Astragalus membranaceus Fisch. ex Bunge-derived astragaloside IV recovers bilateral cavernous nerve injury-induced erectile dysfunction and corporal fibrosis by inhibiting the TGF-β1/Smad2 pathway in rats.

ETHNOPHARMACOLOGICAL RELEVANCE

Astragalus membranaceus Fisch. ex Bunge, a medicinal herb widely used in Traditional Chinese Medicine, contains Astragaloside IV (AS-IV) as its active component which has shown diverse pharmacological activities like antifibrotic effect in a number of preclinical studies. Given the lack of effective therapies for erectile dysfunction (ED) associated with nerve injury-induced cavernous fibrosis, AS-IV has emerged as a promising candidate for targeting fibrosis-related pathologies.

AIM OF THE STUDY

This study aimed to investigate the potential protective effect of AS-IV mediated by TGF-β1/Smad2 signal inhibition, on ED in a rat model of bilateral cavernous nerve injury (BCNI).

MATERIALS AND METHODS

Seventy-two male Sprague-Dawley rats were divided equally into six experimental groups (n = 6) in each of the 7 and 14 days post-injury: Sham + vehicle, Sham+1 mg/kg/day AS-IV, Sham+5 mg/kg/day AS-IV, BCNI + vehicle, BCNI+1 mg/kg/day AS-IV and BCNI+5 mg/kg/day AS-IV. Erectile function was evaluated by intracavernous pressure (ICP)/mean arterial pressure (MAP) ratios.
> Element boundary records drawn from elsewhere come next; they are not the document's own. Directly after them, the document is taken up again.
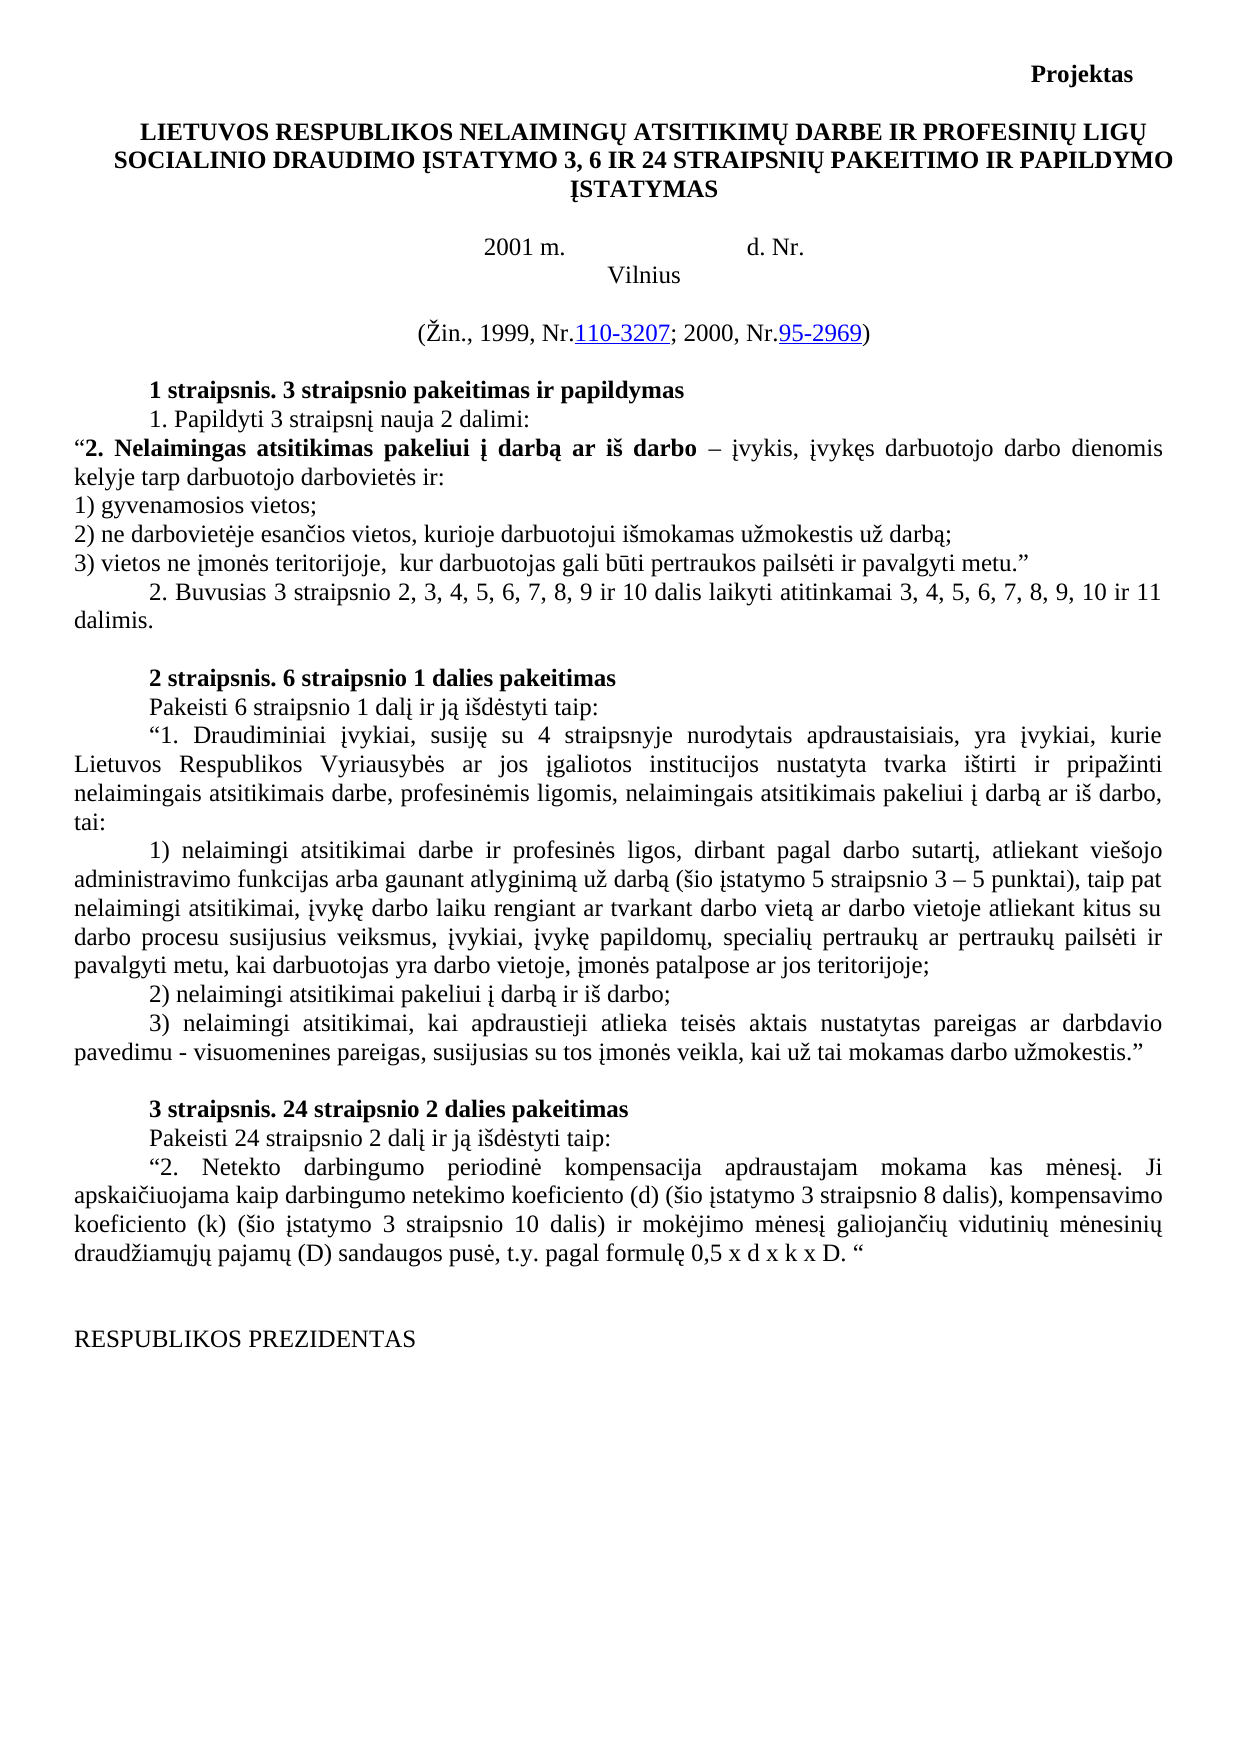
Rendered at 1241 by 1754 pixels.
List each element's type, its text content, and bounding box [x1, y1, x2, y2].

text RESPUBLIKOS PREZIDENTAS [74, 1324, 1163, 1353]
text “2. Netekto darbingumo periodinė kompensacija apdraustajam mokama kas mėnesį. Ji apskaičiuojama kaip darbingumo netekimo koeficiento (d) (šio įstatymo 3 straipsnio 8 dalis), kompensavimo koeficiento (k) (šio įstatymo 3 straipsnio 10 dalis) ir mokėjimo mėnesį galiojančių vidutinių mėnesinių draudžiamųjų pajamų (D) sandaugos pusė, t.y. pagal formulę 0,5 x d x k x D. “ [74, 1152, 1163, 1267]
text 2. Buvusias 3 straipsnio 2, 3, 4, 5, 6, 7, 8, 9 ir 10 dalis laikyti atitinkamai 3, 4, 5, 6, 7, 8, 9, 10 ir 11 dalimis. [74, 577, 1163, 634]
text 2001 m. d. Nr. [74, 232, 1214, 260]
text ĮSTATYMAS [74, 174, 1214, 203]
text 2 straipsnis. 6 straipsnio 1 dalies pakeitimas [74, 663, 1163, 692]
text 3) vietos ne įmonės teritorijoje, kur darbuotojas gali būti pertraukos pailsėti ir pavalgyti metu.” [74, 548, 1163, 577]
text 2) ne darbovietėje esančios vietos, kurioje darbuotojui išmokamas užmokestis už darbą; [74, 519, 1163, 548]
text 1) nelaimingi atsitikimai darbe ir profesinės ligos, dirbant pagal darbo sutartį, atliekant viešojo administravimo funkcijas arba gaunant atlyginimą už darbą (šio įstatymo 5 straipsnio 3 – 5 punktai), taip pat nelaimingi atsitikimai, įvykę darbo laiku rengiant ar tvarkant darbo vietą ar darbo vietoje atliekant kitus su darbo procesu susijusius veiksmus, įvykiai, įvykę papildomų, specialių pertraukų ar pertraukų pailsėti ir pavalgyti metu, kai darbuotojas yra darbo vietoje, įmonės patalpose ar jos teritorijoje; [74, 835, 1163, 979]
text Vilnius [74, 260, 1214, 289]
text “1. Draudiminiai įvykiai, susiję su 4 straipsnyje nurodytais apdraustaisiais, yra įvykiai, kurie Lietuvos Respublikos Vyriausybės ar jos įgaliotos institucijos nustatyta tvarka ištirti ir pripažinti nelaimingais atsitikimais darbe, profesinėmis ligomis, nelaimingais atsitikimais pakeliui į darbą ar iš darbo, tai: [74, 720, 1163, 835]
text 1. Papildyti 3 straipsnį nauja 2 dalimi: [74, 404, 1163, 433]
text “2. Nelaimingas atsitikimas pakeliui į darbą ar iš darbo – įvykis, įvykęs darbuotojo darbo dienomis kelyje tarp darbuotojo darbovietės ir: [74, 433, 1163, 490]
text Pakeisti 24 straipsnio 2 dalį ir ją išdėstyti taip: [74, 1123, 1163, 1152]
text (Žin., 1999, Nr.110-3207; 2000, Nr.95-2969) [74, 318, 1214, 347]
text 1) gyvenamosios vietos; [74, 490, 1163, 519]
text Projektas [749, 59, 1167, 88]
text 3) nelaimingi atsitikimai, kai apdraustieji atlieka teisės aktais nustatytas pareigas ar darbdavio pavedimu - visuomenines pareigas, susijusias su tos įmonės veikla, kai už tai mokamas darbo užmokestis.” [74, 1008, 1163, 1065]
text 2) nelaimingi atsitikimai pakeliui į darbą ir iš darbo; [74, 979, 1163, 1008]
text 1 straipsnis. 3 straipsnio pakeitimas ir papildymas [74, 375, 1163, 404]
text 3 straipsnis. 24 straipsnio 2 dalies pakeitimas [74, 1094, 1163, 1123]
text LIETUVOS RESPUBLIKOS NELAIMINGŲ ATSITIKIMŲ DARBE IR PROFESINIŲ LIGŲ SOCIALINIO DRAUDIMO ĮSTATYMO 3, 6 IR 24 STRAIPSNIŲ PAKEITIMO IR PAPILDYMO [74, 117, 1214, 174]
text Pakeisti 6 straipsnio 1 dalį ir ją išdėstyti taip: [74, 692, 1163, 720]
Furthermore, penile tissues were analyzed by western blotting (TGF-β1, p-Smad2, Smad2, fibronectin protein expressions) and Masson's trichrome staining (smooth muscle content and collagen deposition).

RESULTS

Erectile function (maximum ICP/MAP and total ICP/MAP) was significantly reduced in BCNI groups at both post-injury (p < 0.001). 7 days treatment of AS-IV showed no effect, whereas both low and high doses for 14 days significantly preserved erectile function (p < 0.01). In the BCNI groups at both 7 and 14 days post-injury, TGF-β1 and fibronectin expression, as well as the p-Smad2/Smad2 ratio, were significantly increased (p < 0.05). AS-IV dose-dependently suppressed the elevations in p-Smad2/Smad2 ratio, TGF-β1 and fibronectin expressions at both post-injuries. Fibrotic changes were markedly aggravated in BCNI group at 14 days post-injury (p < 0.05). Corporal fibrosis was histologically prevented after only 14 days of high-dose AS-IV treatment. (p < 0.01).

CONCLUSIONS

AS-IV ameliorated BCNI-induced ED in rats by reducing corporal fibrosis via the inhibition of the TGF-β1/Smad2 pathway. These preliminary findings suggest the need for further investigation into its therapeutic potential for nerve injury-induced ED.